19:30 jekstrand: austriancoder: Kayden is working on it now.
19:31 jekstrand: austriancoder: I had to step away from it back in October/November or so to help out with some of the performance analysis and image compression stuff on Gen12
19:31 jekstrand: austriancoder: So it sat there for probably 4 months with no one doing anything
19:31 jekstrand: But now Kayden's working on it and starting to make real progress again.
19:31 jekstrand: He's just about got spilling working
19:31 jekstrand: And I think he hooked up tessellation shaders.

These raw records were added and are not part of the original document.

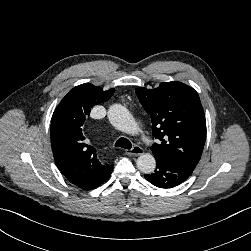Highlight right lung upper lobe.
<instances>
[{
	"mask_svg": "<svg viewBox=\"0 0 251 251\" xmlns=\"http://www.w3.org/2000/svg\"><path fill=\"white\" fill-rule=\"evenodd\" d=\"M114 89L103 91L90 83L70 90L56 107L51 120V146L56 164L74 185L85 188L111 166L97 159L96 149L88 145L83 124L94 105L108 100Z\"/></svg>",
	"mask_w": 251,
	"mask_h": 251,
	"instance_id": "right-lung-upper-lobe-1",
	"label": "right lung upper lobe"
}]
</instances>
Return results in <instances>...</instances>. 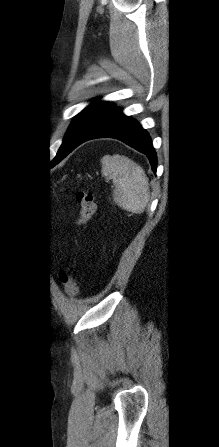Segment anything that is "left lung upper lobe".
<instances>
[{
	"mask_svg": "<svg viewBox=\"0 0 219 447\" xmlns=\"http://www.w3.org/2000/svg\"><path fill=\"white\" fill-rule=\"evenodd\" d=\"M114 109L115 107L110 102L98 101L76 115L65 134L63 144L56 157L62 155L73 144L82 141L93 133Z\"/></svg>",
	"mask_w": 219,
	"mask_h": 447,
	"instance_id": "1",
	"label": "left lung upper lobe"
}]
</instances>
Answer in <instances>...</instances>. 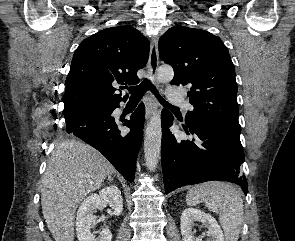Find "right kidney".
Masks as SVG:
<instances>
[{"instance_id": "right-kidney-1", "label": "right kidney", "mask_w": 295, "mask_h": 241, "mask_svg": "<svg viewBox=\"0 0 295 241\" xmlns=\"http://www.w3.org/2000/svg\"><path fill=\"white\" fill-rule=\"evenodd\" d=\"M109 205L113 215L119 216L123 211V200L121 191L117 186H108L99 191L98 194H91L79 206L76 217V231L79 241H111L112 233L105 227L96 237L91 233L92 224L95 222L94 213Z\"/></svg>"}]
</instances>
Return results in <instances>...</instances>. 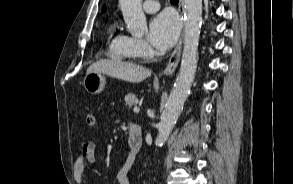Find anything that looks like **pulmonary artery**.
<instances>
[{"label": "pulmonary artery", "mask_w": 293, "mask_h": 184, "mask_svg": "<svg viewBox=\"0 0 293 184\" xmlns=\"http://www.w3.org/2000/svg\"><path fill=\"white\" fill-rule=\"evenodd\" d=\"M160 5L156 0H145L143 2V9L147 13H155L159 10Z\"/></svg>", "instance_id": "e3ab8cb5"}]
</instances>
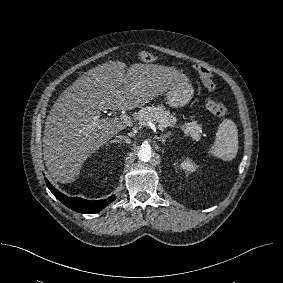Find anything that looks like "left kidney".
Returning a JSON list of instances; mask_svg holds the SVG:
<instances>
[{"mask_svg":"<svg viewBox=\"0 0 283 283\" xmlns=\"http://www.w3.org/2000/svg\"><path fill=\"white\" fill-rule=\"evenodd\" d=\"M180 168L187 171V172H194L197 168L196 164L194 162H192V160L190 159H184L181 163H180Z\"/></svg>","mask_w":283,"mask_h":283,"instance_id":"5707ae66","label":"left kidney"}]
</instances>
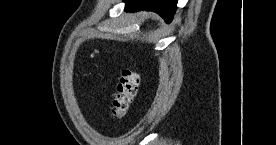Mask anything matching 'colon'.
<instances>
[{
    "label": "colon",
    "instance_id": "1",
    "mask_svg": "<svg viewBox=\"0 0 276 145\" xmlns=\"http://www.w3.org/2000/svg\"><path fill=\"white\" fill-rule=\"evenodd\" d=\"M138 84L139 75L136 72L129 69L121 72L111 109L114 120H122L127 115L129 106L137 93Z\"/></svg>",
    "mask_w": 276,
    "mask_h": 145
}]
</instances>
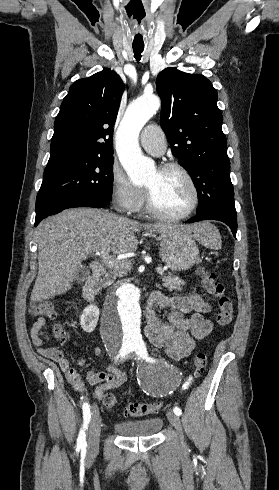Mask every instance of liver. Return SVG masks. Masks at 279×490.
<instances>
[{
  "label": "liver",
  "instance_id": "1",
  "mask_svg": "<svg viewBox=\"0 0 279 490\" xmlns=\"http://www.w3.org/2000/svg\"><path fill=\"white\" fill-rule=\"evenodd\" d=\"M175 232L199 238L206 222L191 226L139 224L110 214L108 210L72 208L43 220L36 230L38 242V276L31 292V302L48 300L72 288L81 262L97 252L134 254L138 240L135 232Z\"/></svg>",
  "mask_w": 279,
  "mask_h": 490
}]
</instances>
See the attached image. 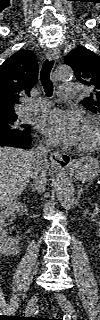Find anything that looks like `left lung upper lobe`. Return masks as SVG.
<instances>
[{"instance_id":"5c2ea615","label":"left lung upper lobe","mask_w":100,"mask_h":320,"mask_svg":"<svg viewBox=\"0 0 100 320\" xmlns=\"http://www.w3.org/2000/svg\"><path fill=\"white\" fill-rule=\"evenodd\" d=\"M65 63L73 68L81 83L92 88L91 95L81 103L91 112L100 114V57L85 47H77L68 53Z\"/></svg>"}]
</instances>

19:35 jekstrand: I think it's really good to have someone else work on it for a while; that way we have some chance of breaking any design ruts I may have gotten us into.
19:35 jekstrand: I'm really looking forward to it, though. I keep seeing so many cases where real scalars are going to be useful.
19:38 austriancoder: great to hear that there is still some movement
19:41 jekstrand: Yeah, there was chatter a few weeks ago about trying to land it upstream. I really wanted to get spilling implemented before we did that and someone other than myself familiar with the code-base who could say, "Yes, I like this a lot. We should switch to it."
19:42 jekstrand: I wouldn't be surprised if we don't drop it in behind an environment variable some time soonish.
19:42 jekstrand: But no promises there.
21:35 austriancoder: can I pass custom options to an nir_algebraic.AlgebraicPass() based custom py file?